Cheech and Chong comedy bits became wildly popular, but I noticed at the time that a lot of people just didn't get it. I was kind of in the middle, and didn't find them all that funny, just sometimes. Now, more than thirty years later, I came across Cheech & Chong, the Unauthorized Autobiography, and took the chance to read how their career developed. I braced myself for the reading, expecting grossness overload, and that is pretty much what the author delivers.

Both Tommy Chong and Richard "Cheech" Marin started out as musicians, and each was good enough to become quite popular in Vancouver, where they met in 1968. Both, by that point, were expanding into comedy and improv acting.

Their collaboration lasted about fifteen years, but the legend lives on among the stoner community; see cheechandchong.com. The two had a brief reunion in 2008. In thirty years they'd had time to recover from their breakup.

The book weaves together a few threads. One is a long apologia in favor of legalized marijuana. Here's one thing I noticed about that: in a late chapter the author relates an incident in which Cheech was stopped by Malibu police for speeding and unsteady driving, after which they shepherded him home. Not two pages later he states that smoking pot makes you a better driver. Izzat so? Then I'd hate to be on the road with a weedless Cheech! My observations of stoners convince me that they are much the worse off. Cheech and Chong were wildly successful, yes, because they happened to be good at something they could do while stoned. If someone happens to be good at computer programming, they can't do productive work while stoned. I've seen it tried.

Another thread is the lifestyle. I thank God I got out of the popular music business before it plunged me into the world of hoods, pimps, whores, conmen, and shysters that Tommy Chong considers his normal milieu! As part of this lifestyle, he fathered a child with one woman while courting another, married the latter and had a child by her, then almost immediately took on a mistress, had a child by her, and later married her. That marriage finally stuck. It isn't quite the optimal way to locate one's soul mate.
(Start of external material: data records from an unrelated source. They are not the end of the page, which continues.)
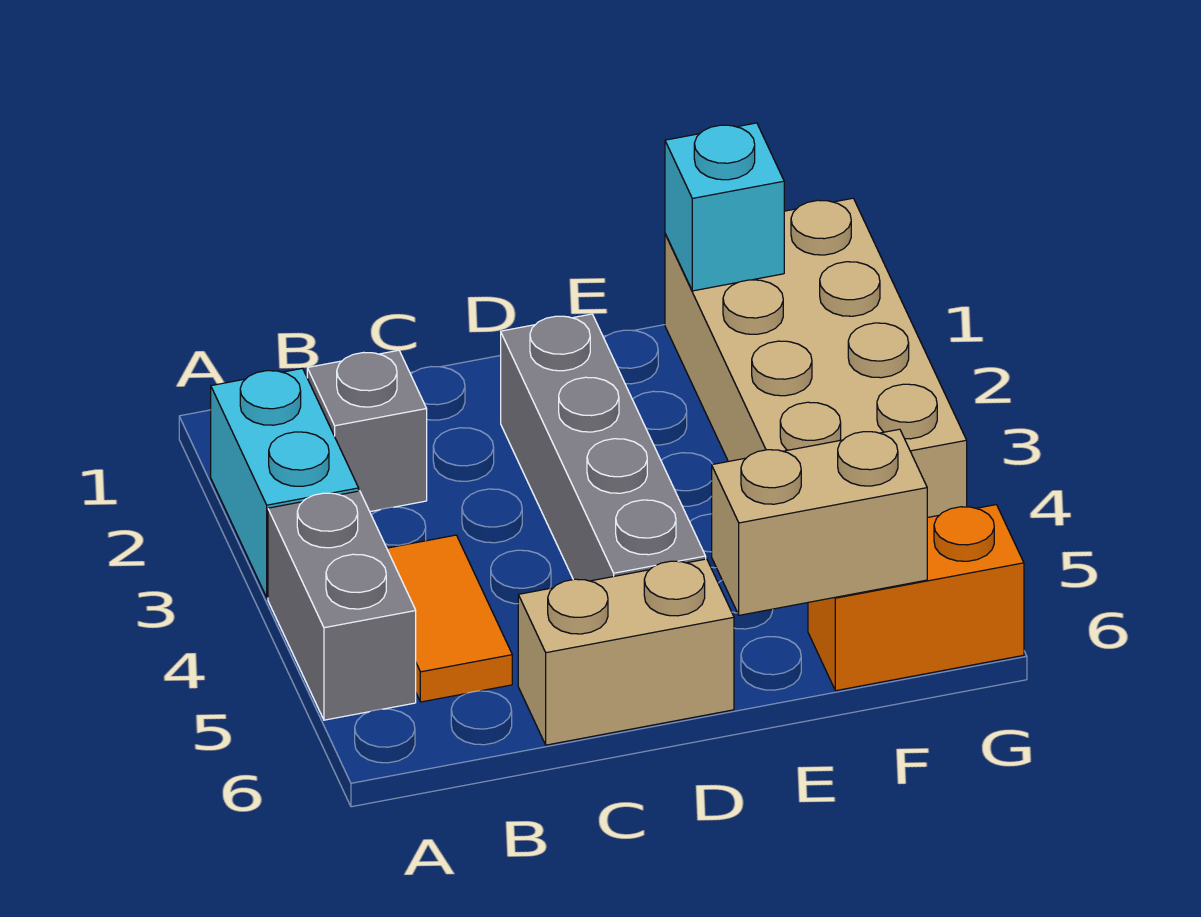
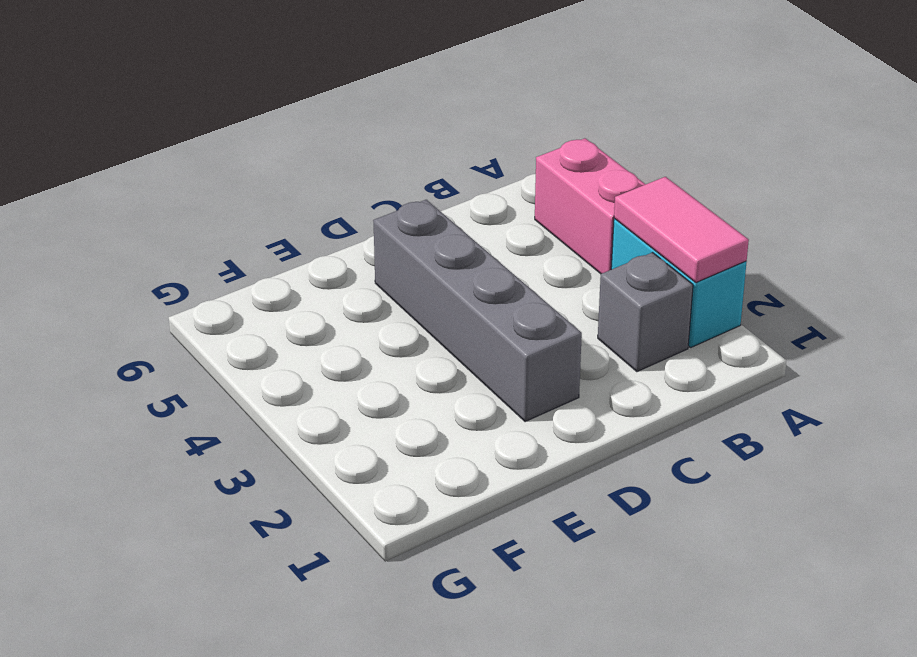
pink tile A2:A3 level 2 -> none
pink brick A4:A5 level 1 -> grey brick A4:A5 level 1
none -> orange tile B4:B5 level 1
none -> tan brick C6:D6 level 1

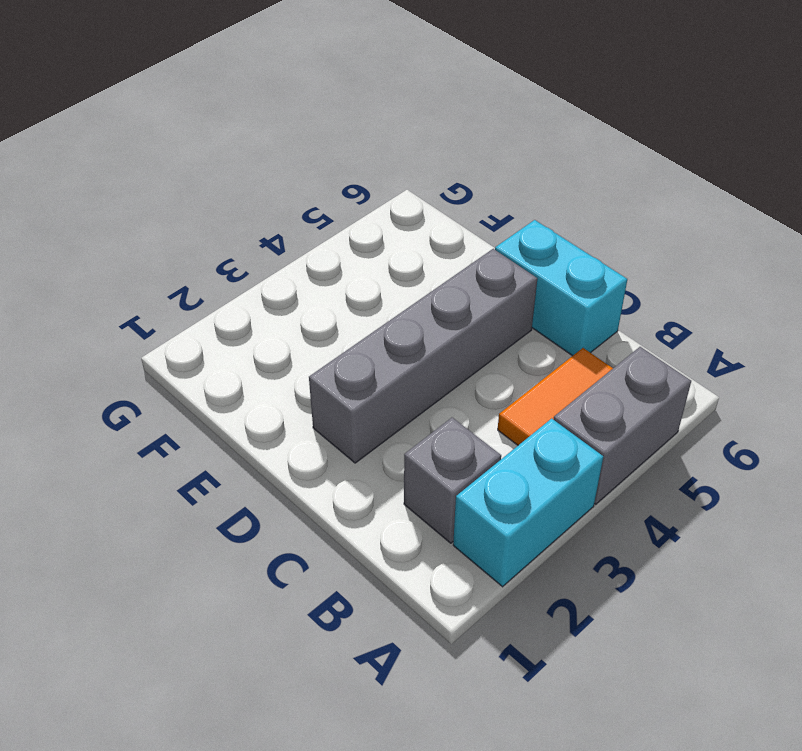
cyan brick C6:D6 level 1 -> tan brick C6:D6 level 1
none -> tan brick F1:G4 level 1
none -> orange brick F6:G6 level 1

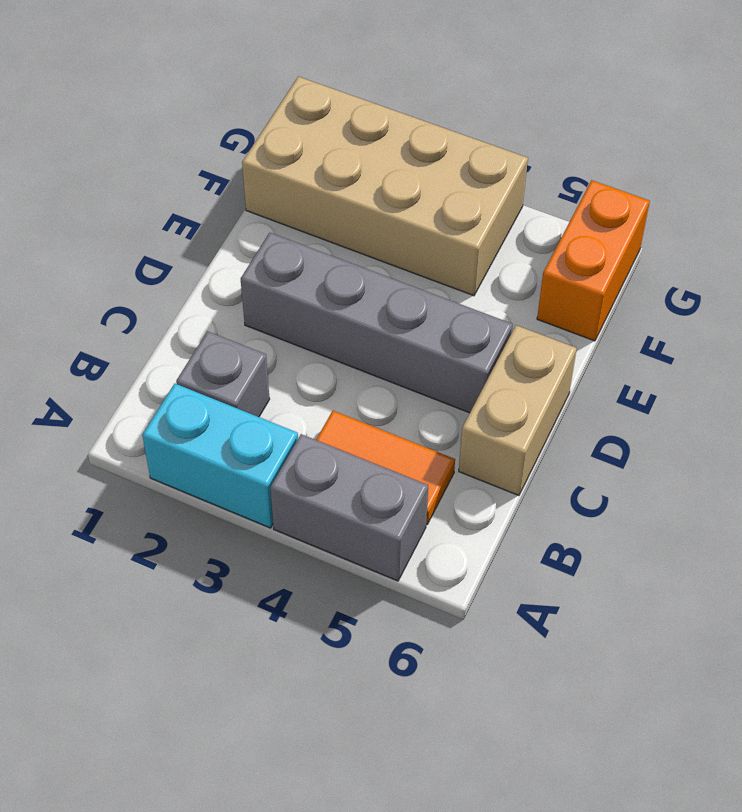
none -> tan brick E6:F6 level 2
none -> cyan brick F1 level 2

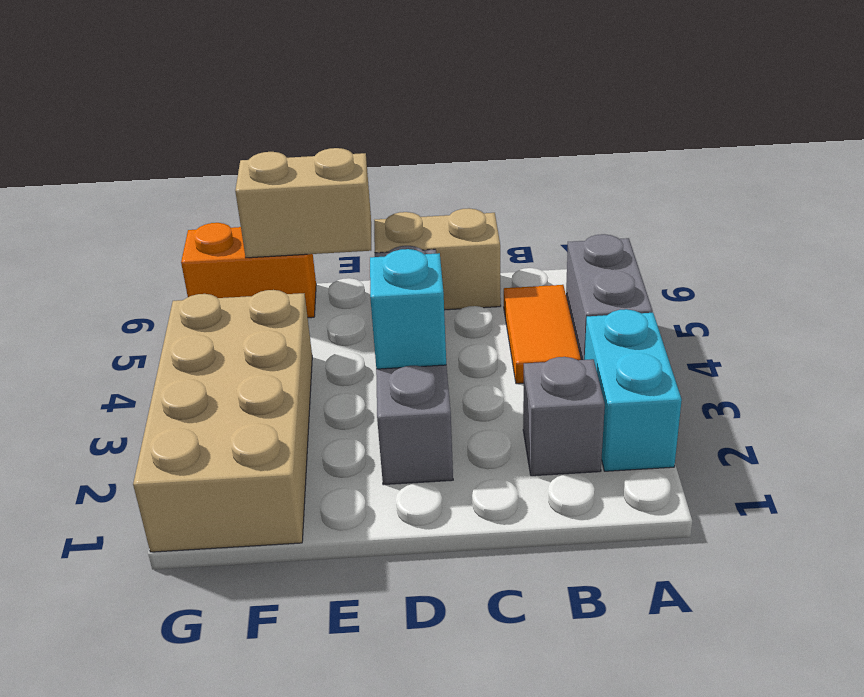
cyan brick D3 level 2 -> cyan brick F1 level 2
The third thread is the style of their humor. Simply put: if you want to be degraded, go for it. Toward the end of the book I realized what was happening when I first heard their material. You have to be stoned to appreciate it. If you have your head on straight, their bits take too long and seem to go nowhere. If you are stoned, your thinking is slow enough that it all seems brilliant…and you don't want it to go anywhere anyway.

Had Cheech and Chong come along a generation or two earlier, they'd have gone nowhere. It took the Boomer generation, specifically those Boomers who prefer having their brains stewed in weed, to make the duo rich.